Depois de pirulitar pelo campus eu fui atrás de um gole de café na sala do Observatório. Havia algumas pessoas por lá, pelo jeito tão de passagem quanto eu, conversando com seus pares, contando mentiras, trocando referências bibliográficas e simulando amplo domínio sobre alguma área do conhecimento. A Flávia era quem contava para a Neuza que estava fazendo uns
freelas: escrevendo textos pra internet em troca de dinheiro. O dinheiro, segundo CARNEIRO (2010), é a nossa mediação universal com a realidade. Me pareceu um bom negócio esse de produzir textos em troca de algum, já que a minha relação com a realidade estava bastante desprovida de reais.

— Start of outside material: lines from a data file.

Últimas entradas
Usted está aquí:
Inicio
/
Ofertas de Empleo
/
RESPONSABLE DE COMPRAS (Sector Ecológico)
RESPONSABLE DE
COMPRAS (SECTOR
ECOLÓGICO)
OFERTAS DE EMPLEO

Então que a Flávia me indicou o caminho, eu fiz o teste e comecei a escrever textos pra uma pessoa que não conheço. Ela por sua vez os vende para outras pessoas que supostamente os postam em algum lugar da internet. Não sei, essa foi a informação que me deram, a verdade é que algumas vezes por mês eu recebo um e-mail pedindo alguns textos, eu os faço e no dia 10 cai na minha conta uma pequena quantidade de dinheiros, que já me ajuda a tocar a vida seca de bolsista que levo.
Os temas dos textos são os mais variados e improváveis. Já me passou pela cabeça que esse lance de que eles são pra internet é uma puta lorota. Imagino que na verdade há uma dúzia de senhores de terno em volta de uma mesa se divertindo com o produto de suas absurdas encomendas. Por exemplo, eu que tenho 21 anos, pertenço ao gênero masculino, sou heterossexual e bauruense já fui solicitado para escrever um lote de 3 textos sobre: Fazer as unhas, Celulite e Escova de cabelo. O que eu fiz? Precisava dessa grana companheiro, lá fui eu pelas ondas da internerd dissertar sobre como fazer uma boa escova, mesmo sem fazer a mínima idéia do que fosse uma:
Quanto mais liso, maiores poderão ser as mechas, quanto mais crespo, menor deve ser o tamanho delas. Separadas as mechas, acompanhe com o secador da raiz até as pontas, tomando o cuidado para que todas recebam o mesmo tratamento, primeiro as da frente e depois as de trás. Repete-se o procedimento até acabarem as mechas. Ao final é interessante dar um jato de ar frio com o secador, para dar mobilidade aos fios.Quem aí não jura que esse texto não foi escrito por alguém da produção do Um dia de Princesa? Não respondam! Bom, eu continuo recebendo alguns pedidos, mês passado foram dez textos no total, sinal de que as abobrinhas que escrevo são minimamente aceitáveis. Os temas é que fodem com a gente, pois eles podem ser sobre determinado modelo de carro, passando pelo turismo na Nova Zelândia, dia do radialista e até cuidados necessários com as lentes de contato.
E vou seguindo assim, dissertando longamente sobre assuntos que desconheço.